Every day since the horrendous attack on Sir Salman, last month, Index has received messages of support for him as he recovers from his injuries. The messages have been touching, political and occasionally controversial – just like his writings! What they have demonstrated is regardless of people’s associations with him and their feelings towards him, his bravery and commitment to the values of freedom of expression in the face of the gravest of threats inspired a generation.

For over three decades he has refused to be intimidated, to be cowed. He continued to write, to speak and stay true to his values. He embodies the fight of the dissident, the determination to be heard and the power of words. He has shaped my approach to the world we live in and more importantly he has provided a role model for all of those that Index seeks to support and promote every day. I am so pleased that those who sought to assassinate him failed and we still have him amongst us.

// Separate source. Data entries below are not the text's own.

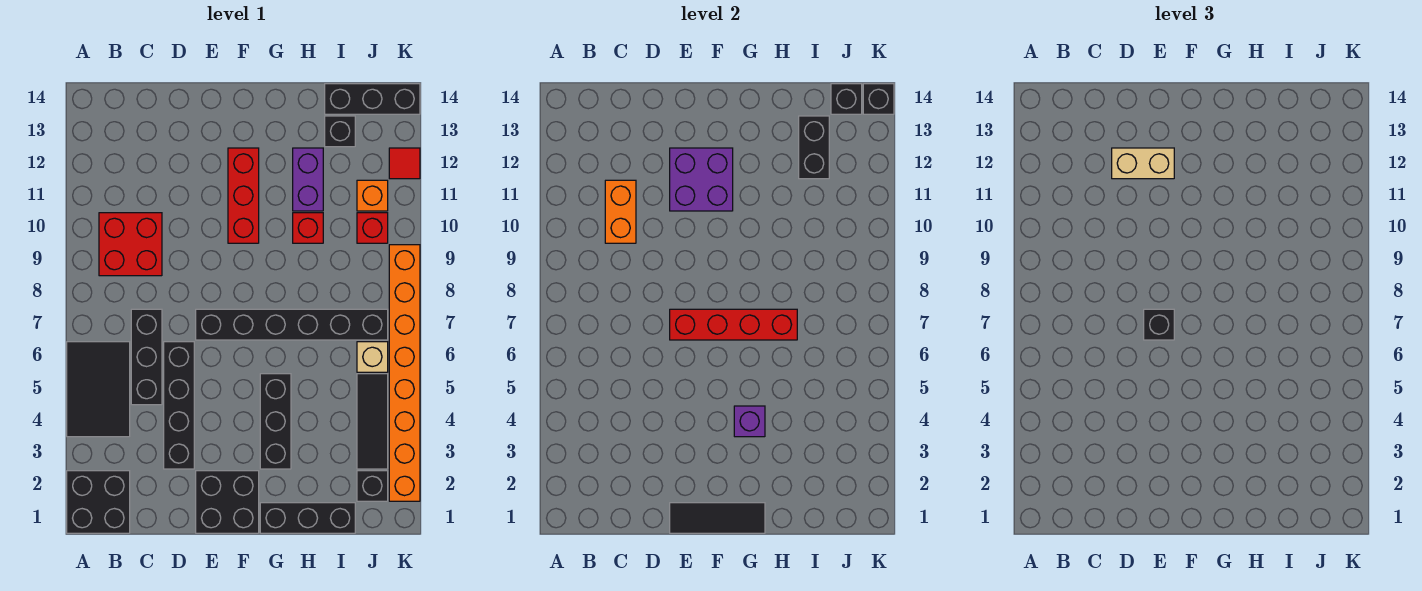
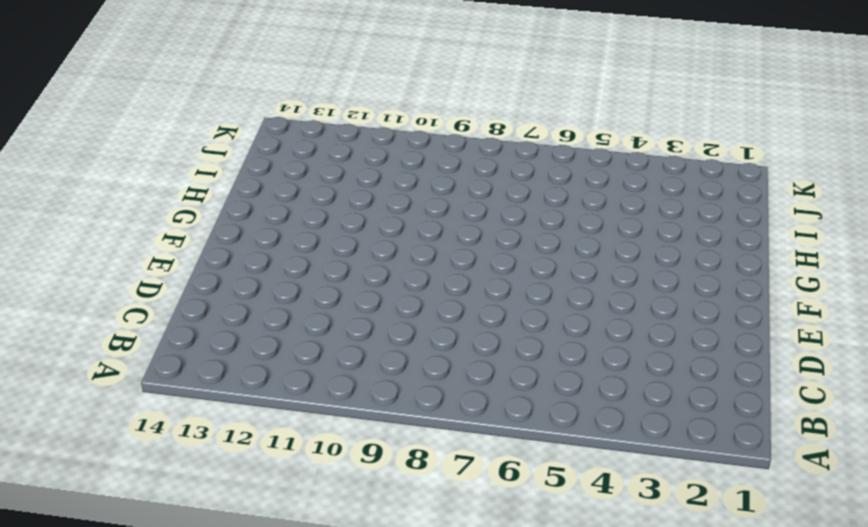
none -> black brick A1:B2 level 1
none -> black tile A4:B6 level 1
none -> red brick B9:C10 level 1
none -> black brick C5:C7 level 1

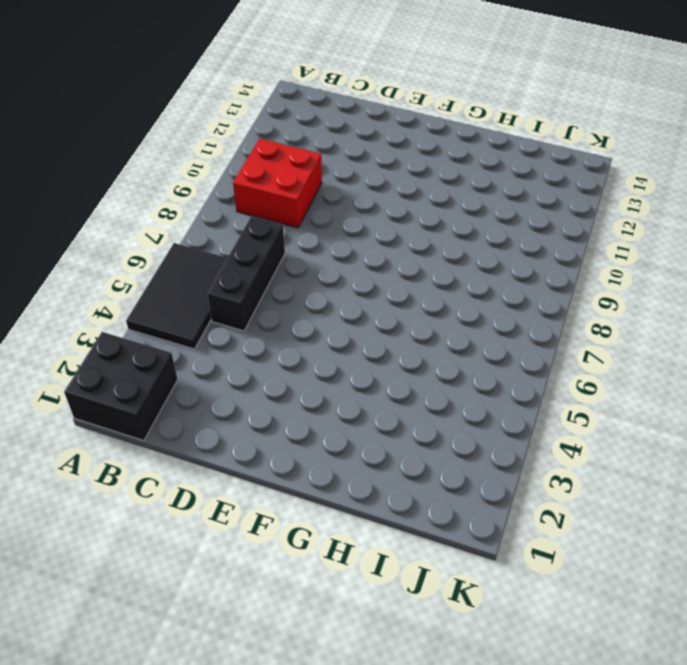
none -> black brick D3:D6 level 1
none -> black brick E1:F2 level 1
none -> black brick E7:J7 level 1
none -> red brick F10:F12 level 1

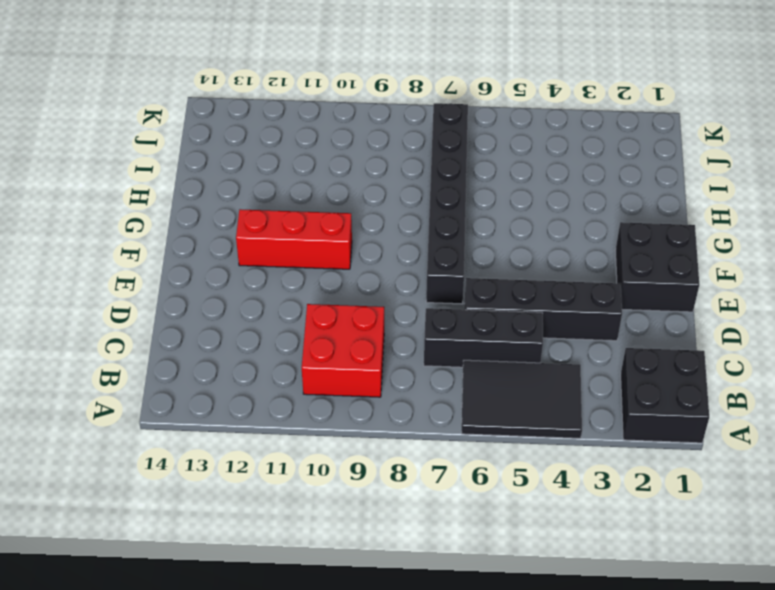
none -> black brick G1:I1 level 1
none -> black brick G3:G5 level 1
none -> red brick H10 level 1
none -> purple brick H11:H12 level 1

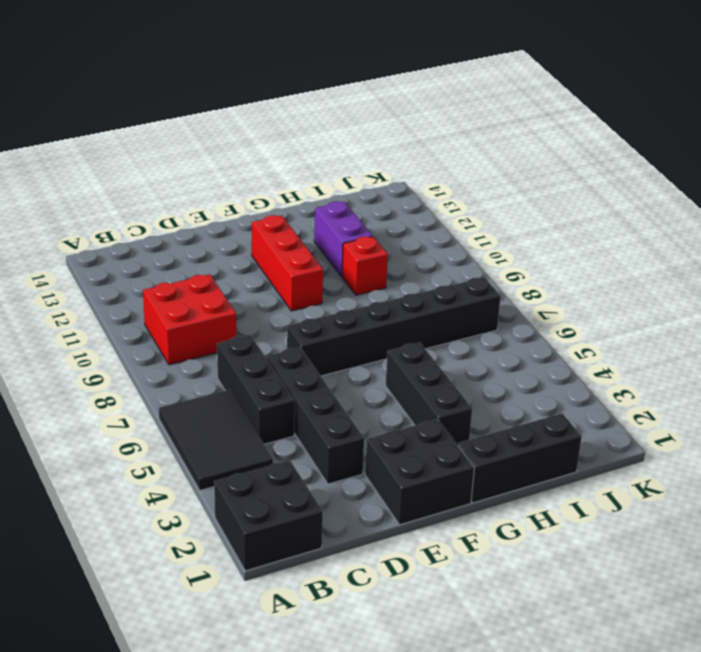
none -> black brick I13 level 1
none -> black brick I14:K14 level 1
none -> black brick J2 level 1
none -> black tile J3:J5 level 1

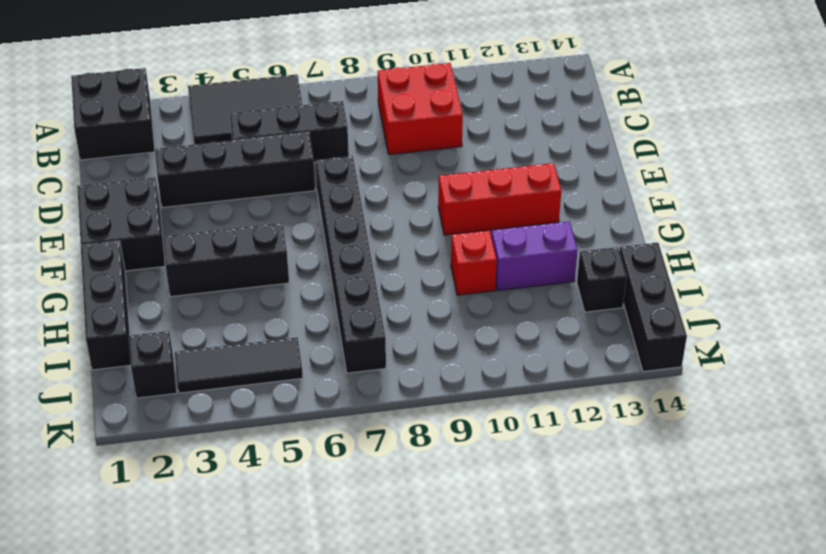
none -> tan brick J6 level 1
none -> red brick J10 level 1
none -> orange brick J11 level 1
none -> orange brick K2:K9 level 1

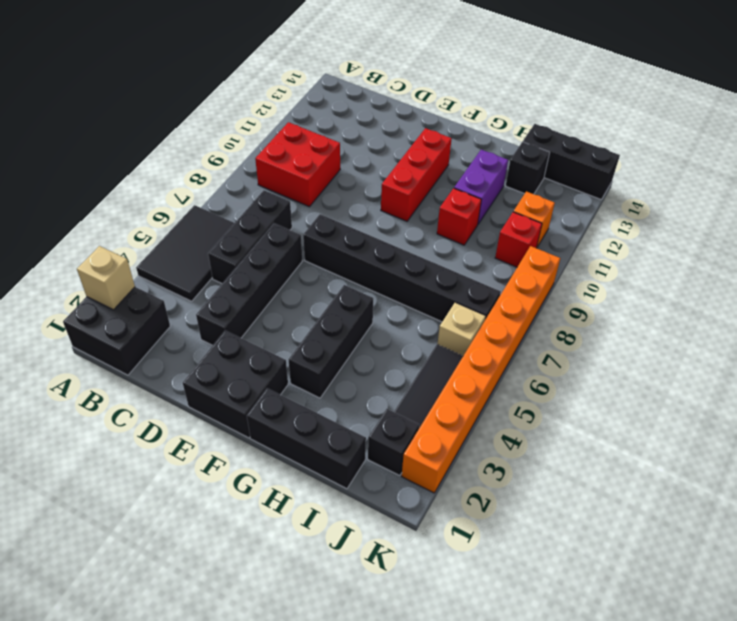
tan brick A2 level 2 -> none
none -> red tile K12 level 1
none -> orange brick C10:C11 level 2
none -> black tile E1:G1 level 2
none -> red brick E7:H7 level 2

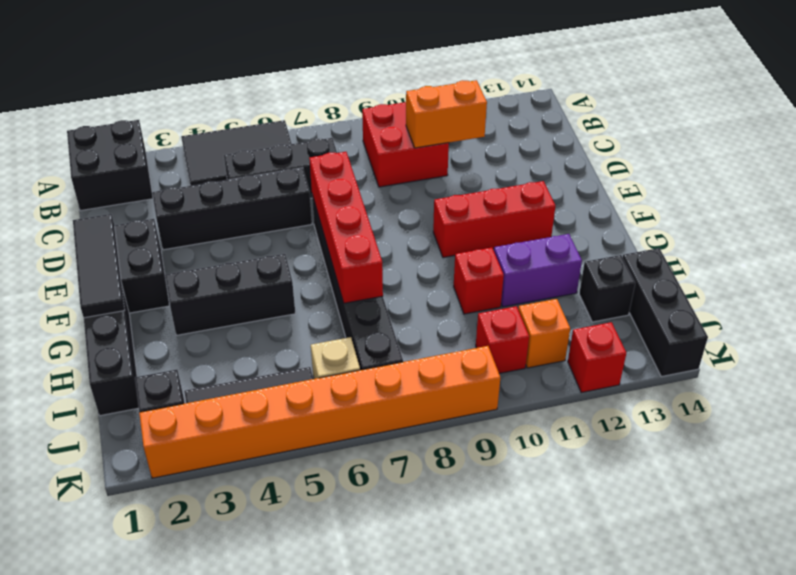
red brick K12 level 1 -> red tile K12 level 1
none -> purple brick E11:F12 level 2
none -> purple brick G4 level 2
none -> black brick I12:I13 level 2
none -> black brick J14 level 2

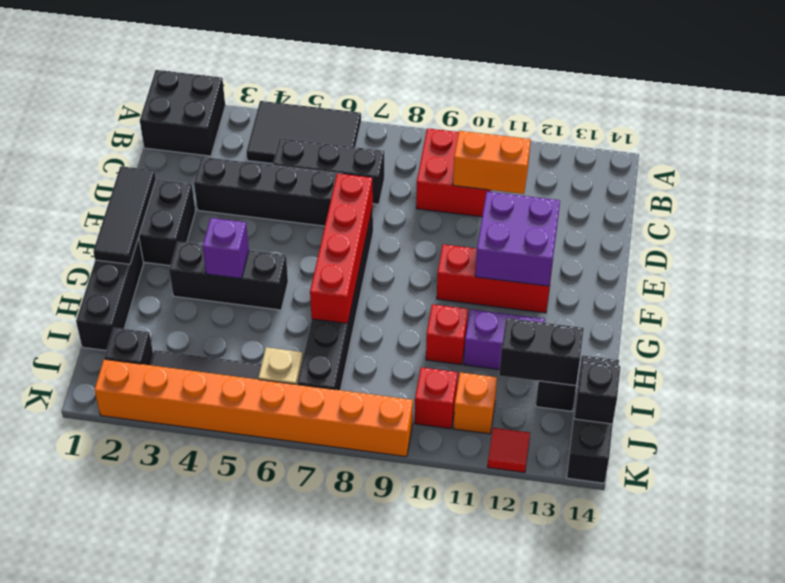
none -> black brick K14 level 2
none -> tan brick D12:E12 level 3
none -> black brick E7 level 3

In a different way Mikhail Gorbachev is just as fundamental to the history of Index. I’m not sure that Michael Scammell, the first editor of Index, would have believed that within a decade of Gorbachev’s coming to power in the USSR his writing would be in Index. His bravery in embracing glasnost provided hope for a generation.

The fall of the Berlin Wall without military repercussions provided hope of a peaceful transition to democracy – not just in central and eastern Europe but throughout the world.

This isn’t to say he wasn’t flawed. He was and his actions in the Baltics and the Caucuses were as expected from an authoritarian leader, and his support for the 2014 annexation of Crimea will forever tarnish his legacy.

But… Index was founded to provide a platform for samizdat, to provide a voice for dissidents who lived behind the Iron Curtain, to campaign for the right to freedom of expression both in the USSR and around the world. His bravery in embracing glasnost provided space for people to speak freely, to write and to be heard, even if Putin once again has shut the door. Gorbachev enabled people to get a taste of what they were missing. We can only hope that in the long arch of history glasnost will win out.